PROBLEM. Copy the text of all the entries below exactly as it appears, leaving out the pictures.

....................

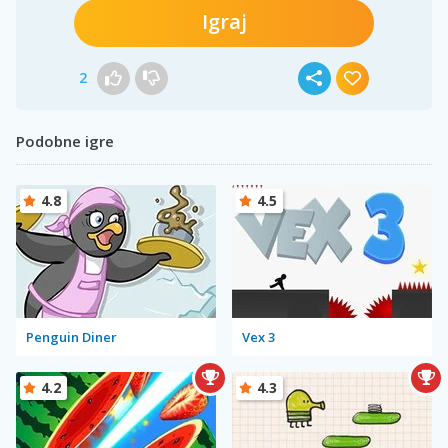
Igraj
2
Podobne igre
4.8
4.5
Penguin Diner
Vex 3
4.2
4.3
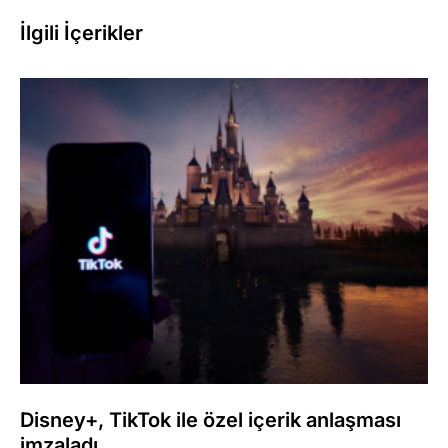
İlgili İçerikler
Disney+, TikTok ile özel içerik anlaşması
imzaladı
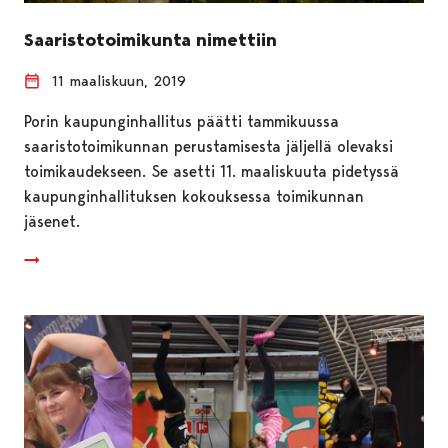
Saaristotoimikunta nimettiin
11 maaliskuun, 2019
Porin kaupunginhallitus päätti tammikuussa
saaristotoimikunnan perustamisesta jäljellä olevaksi
toimikaudekseen. Se asetti 11. maaliskuuta pidetyssä
kaupunginhallituksen kokouksessa toimikunnan
jäsenet.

....................

YOUR RESPONSE.
Igraj
2
Podobne igre
4.8
4.5
Penguin Diner
Vex 3
4.2
4.3
İlgili İçerikler
Disney+, TikTok ile özel içerik anlaşması
imzaladı
Saaristotoimikunta nimettiin
11 maaliskuun, 2019
Porin kaupunginhallitus päätti tammikuussa
saaristotoimikunnan perustamisesta jäljellä olevaksi
toimikaudekseen. Se asetti 11. maaliskuuta pidetyssä
kaupunginhallituksen kokouksessa toimikunnan
jäsenet.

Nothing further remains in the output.